Each image should be skipped while the records are restated word for word.

Data excerpts:
-*-*-

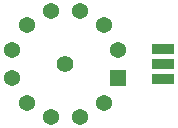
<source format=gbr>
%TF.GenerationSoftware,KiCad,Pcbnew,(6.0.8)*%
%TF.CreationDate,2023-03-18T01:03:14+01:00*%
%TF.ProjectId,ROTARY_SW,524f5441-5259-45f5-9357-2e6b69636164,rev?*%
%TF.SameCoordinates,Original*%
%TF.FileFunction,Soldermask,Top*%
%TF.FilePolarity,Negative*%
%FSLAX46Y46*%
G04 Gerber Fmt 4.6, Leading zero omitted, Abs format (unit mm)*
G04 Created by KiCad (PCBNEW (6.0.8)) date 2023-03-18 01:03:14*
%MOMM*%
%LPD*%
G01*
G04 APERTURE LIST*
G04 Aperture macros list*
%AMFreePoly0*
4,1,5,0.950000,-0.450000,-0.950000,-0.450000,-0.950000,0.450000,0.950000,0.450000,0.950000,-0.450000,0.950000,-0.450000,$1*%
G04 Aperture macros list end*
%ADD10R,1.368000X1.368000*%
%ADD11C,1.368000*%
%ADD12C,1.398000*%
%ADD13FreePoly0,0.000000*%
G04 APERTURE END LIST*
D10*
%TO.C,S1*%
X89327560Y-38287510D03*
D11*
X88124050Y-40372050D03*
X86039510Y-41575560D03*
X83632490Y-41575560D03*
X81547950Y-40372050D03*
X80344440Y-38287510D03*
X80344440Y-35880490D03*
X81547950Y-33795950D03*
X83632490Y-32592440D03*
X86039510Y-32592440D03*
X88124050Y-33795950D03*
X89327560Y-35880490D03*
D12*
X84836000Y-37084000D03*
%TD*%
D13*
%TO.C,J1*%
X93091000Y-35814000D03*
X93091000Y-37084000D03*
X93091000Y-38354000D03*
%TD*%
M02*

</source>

-*-*-

Result:
<source format=gbr>
%TF.GenerationSoftware,KiCad,Pcbnew,(6.0.8)*%
%TF.CreationDate,2023-03-18T01:03:14+01:00*%
%TF.ProjectId,ROTARY_SW,524f5441-5259-45f5-9357-2e6b69636164,rev?*%
%TF.SameCoordinates,Original*%
%TF.FileFunction,Soldermask,Top*%
%TF.FilePolarity,Negative*%
%FSLAX46Y46*%
G04 Gerber Fmt 4.6, Leading zero omitted, Abs format (unit mm)*
G04 Created by KiCad (PCBNEW (6.0.8)) date 2023-03-18 01:03:14*
%MOMM*%
%LPD*%
G01*
G04 APERTURE LIST*
G04 Aperture macros list*
%AMFreePoly0*
4,1,5,0.950000,-0.450000,-0.950000,-0.450000,-0.950000,0.450000,0.950000,0.450000,0.950000,-0.450000,0.950000,-0.450000,$1*%
G04 Aperture macros list end*
%ADD10R,1.368000X1.368000*%
%ADD11C,1.368000*%
%ADD12C,1.398000*%
%ADD13FreePoly0,0.000000*%
G04 APERTURE END LIST*
D10*
%TO.C,S1*%
X89327560Y-38287510D03*
D11*
X88124050Y-40372050D03*
X86039510Y-41575560D03*
X83632490Y-41575560D03*
X81547950Y-40372050D03*
X80344440Y-38287510D03*
X80344440Y-35880490D03*
X81547950Y-33795950D03*
X83632490Y-32592440D03*
X86039510Y-32592440D03*
X88124050Y-33795950D03*
X89327560Y-35880490D03*
D12*
X84836000Y-37084000D03*
%TD*%
D13*
%TO.C,J1*%
X93091000Y-35814000D03*
X93091000Y-37084000D03*
X93091000Y-38354000D03*
%TD*%
M02*

</source>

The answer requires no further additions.